PROBLEM DESCRIPTION: Work out how many rows of the listing below contain the string "line", and reply with that number only.

##### PROVIDED DATA

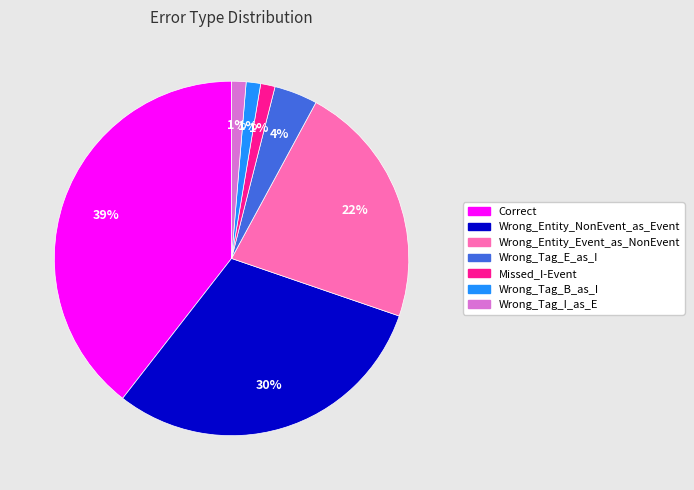

Count the number of slices in the pie.

7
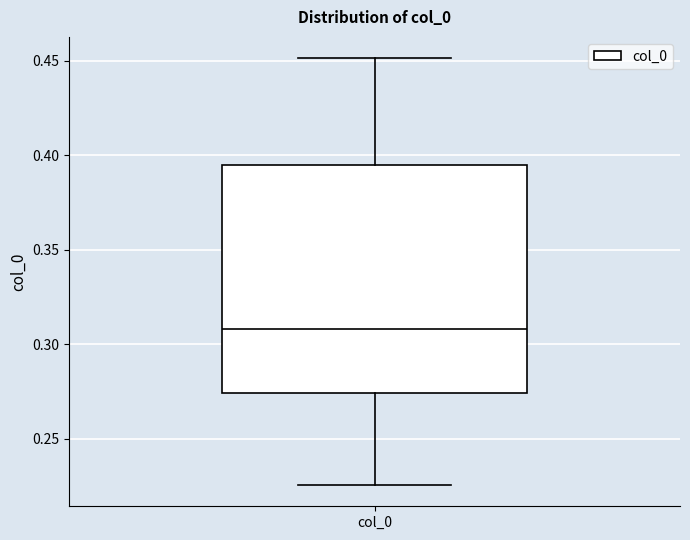

Transcribe this box plot: give where the median line is, the range the box spans, and where the two whiskers end, as read against the y-axis. The values are not printed on the chart, so give them approximately, as read against the axis.

median 0.310, box 0.275 to 0.395, whiskers 0.225 to 0.450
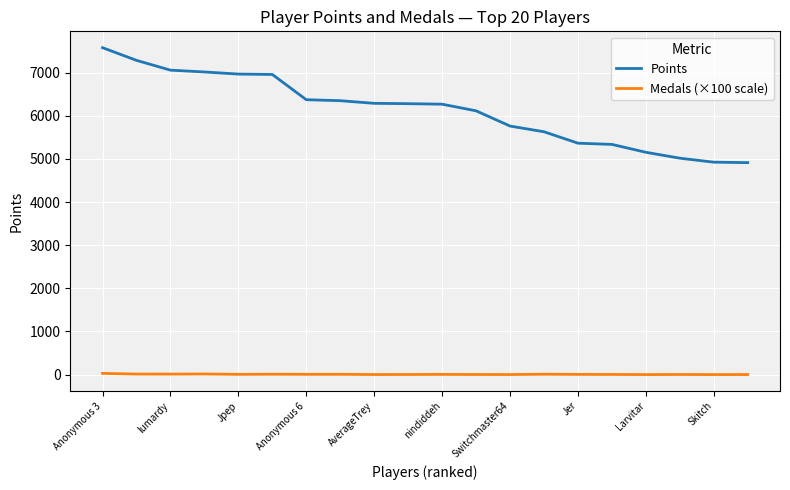

Which series has the largest total across all categories?

Points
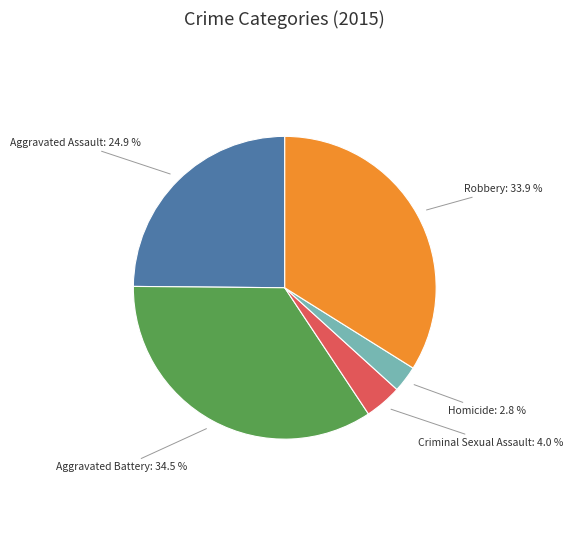

Does any single category account for the majority?

No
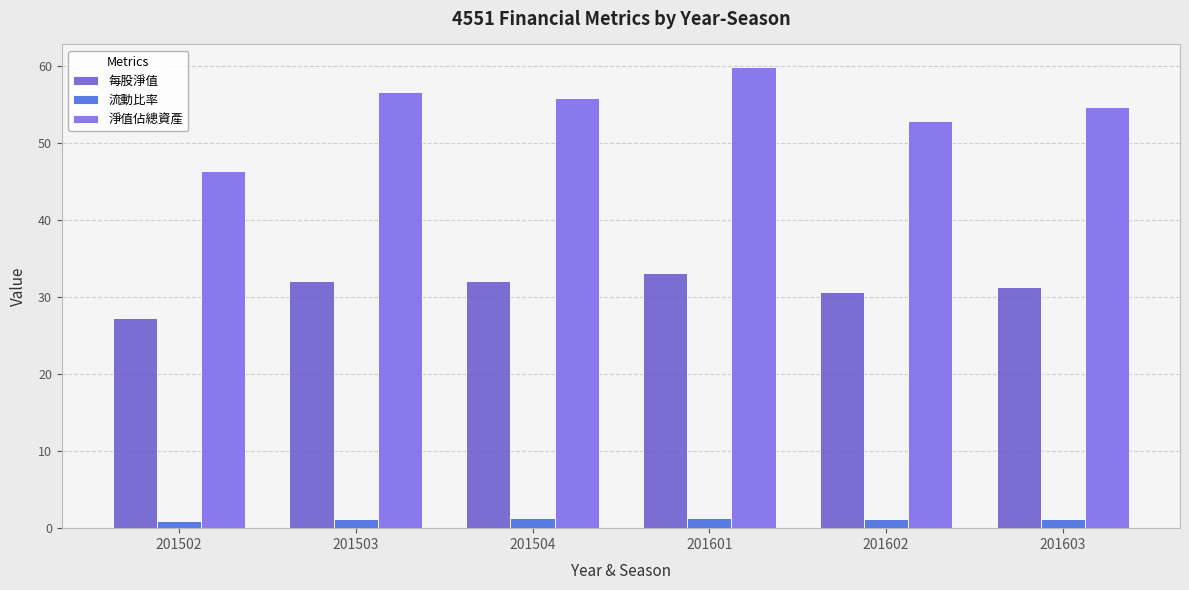

How many data points does each series have?

6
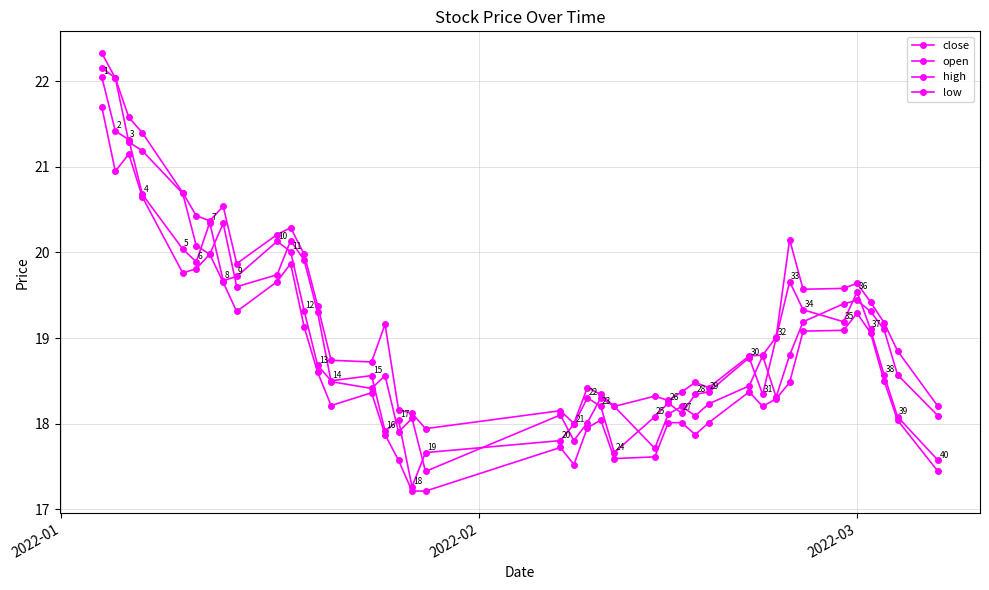

Is this an area chart (filled region under the line)?

No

##########

WRITTEN SOLUTION: 2